The province aims to expand its fixed-asset investment by more than 10 percent for the whole year to 2.8 trillion yuan, and it will strive for an economic growth rate of 5.5 percent in the second half, with total economic output of over 6.3 trillion yuan.

Henan is the fifth-largest provincial economy in China in 2021.

"Henan's economy is not small. If its growth rate can get closer to the target set at the start of this year, it will be of great help to achieving the  annual economic growth of around 4 percent," Tian Yun, a veteran economist, told the Global Times on Sunday.

China's central government issued 19 follow-up measures in August, including an additional 300 billion yuan in development financing instrument. It announced a package of 33 other measures in May, covering the fiscal, financial, industrial and other fields to augment growth.

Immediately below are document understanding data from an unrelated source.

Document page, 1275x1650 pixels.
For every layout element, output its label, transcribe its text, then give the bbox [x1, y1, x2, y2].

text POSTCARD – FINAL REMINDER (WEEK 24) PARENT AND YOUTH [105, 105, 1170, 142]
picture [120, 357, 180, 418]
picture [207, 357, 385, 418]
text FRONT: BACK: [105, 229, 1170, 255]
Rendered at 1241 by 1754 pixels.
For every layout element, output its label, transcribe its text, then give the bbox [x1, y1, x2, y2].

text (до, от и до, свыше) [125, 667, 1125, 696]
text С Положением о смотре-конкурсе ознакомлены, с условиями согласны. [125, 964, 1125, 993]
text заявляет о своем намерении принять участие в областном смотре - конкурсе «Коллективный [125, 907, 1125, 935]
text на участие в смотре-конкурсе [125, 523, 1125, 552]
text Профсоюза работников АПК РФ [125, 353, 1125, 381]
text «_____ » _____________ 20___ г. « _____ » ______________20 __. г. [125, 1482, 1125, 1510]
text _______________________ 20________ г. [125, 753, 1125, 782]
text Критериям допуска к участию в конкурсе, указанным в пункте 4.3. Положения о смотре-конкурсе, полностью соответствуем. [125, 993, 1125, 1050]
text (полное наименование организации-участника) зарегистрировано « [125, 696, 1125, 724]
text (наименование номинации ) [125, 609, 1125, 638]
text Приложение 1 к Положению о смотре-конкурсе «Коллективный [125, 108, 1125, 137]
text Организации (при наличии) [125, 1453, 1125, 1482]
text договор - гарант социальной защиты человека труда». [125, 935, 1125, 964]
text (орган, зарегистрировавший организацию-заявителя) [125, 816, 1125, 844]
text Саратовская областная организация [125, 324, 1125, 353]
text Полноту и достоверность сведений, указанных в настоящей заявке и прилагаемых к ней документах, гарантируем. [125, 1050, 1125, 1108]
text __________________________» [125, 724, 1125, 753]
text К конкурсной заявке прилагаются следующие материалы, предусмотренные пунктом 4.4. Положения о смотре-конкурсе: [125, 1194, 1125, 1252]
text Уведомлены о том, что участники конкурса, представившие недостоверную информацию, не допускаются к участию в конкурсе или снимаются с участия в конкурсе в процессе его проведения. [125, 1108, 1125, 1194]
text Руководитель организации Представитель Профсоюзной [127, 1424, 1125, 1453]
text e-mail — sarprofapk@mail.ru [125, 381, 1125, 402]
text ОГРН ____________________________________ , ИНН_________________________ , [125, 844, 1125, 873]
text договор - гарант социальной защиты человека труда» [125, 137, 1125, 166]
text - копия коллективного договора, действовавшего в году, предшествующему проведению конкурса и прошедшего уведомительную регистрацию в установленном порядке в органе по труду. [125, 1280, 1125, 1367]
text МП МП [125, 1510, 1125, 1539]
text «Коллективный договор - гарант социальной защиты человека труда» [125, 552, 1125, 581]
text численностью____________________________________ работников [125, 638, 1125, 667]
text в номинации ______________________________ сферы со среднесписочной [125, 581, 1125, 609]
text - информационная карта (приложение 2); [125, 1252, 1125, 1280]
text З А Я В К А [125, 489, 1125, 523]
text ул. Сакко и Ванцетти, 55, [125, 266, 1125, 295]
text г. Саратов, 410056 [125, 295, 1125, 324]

As these policies were being implemented, major indicators for August showed that the recovery momentum of the economy was sustained, data from the National Bureau of Statistics (NBS) showed on Friday.

Fixed-asset investment went up 5.8 percent year-on-year in the first eight months, up from 5.7 percent in the first seven months. Retail sales increased 5.4 percent, the fastest pace since February.

Overall, the economy withstood the negative impact of the shrinking external demand, epidemic flare-up, high temperatures and drought in August, Wu Chaoming, deputy head of the Chasing Research Institute, told the Global Times on Sunday.

With the accelerated use of special-purpose bonds and projects kicking off, the growth rate for infrastructure investment is expected to continue to pick up, Wu said.

However, real estate market is still weak and efforts are still need to prop up the market, he noted.

A U-shaped economic recovery is likely this year, with GDP growth of around 4.5 percent in the second half and 3.5 percent for the full year, Wu said.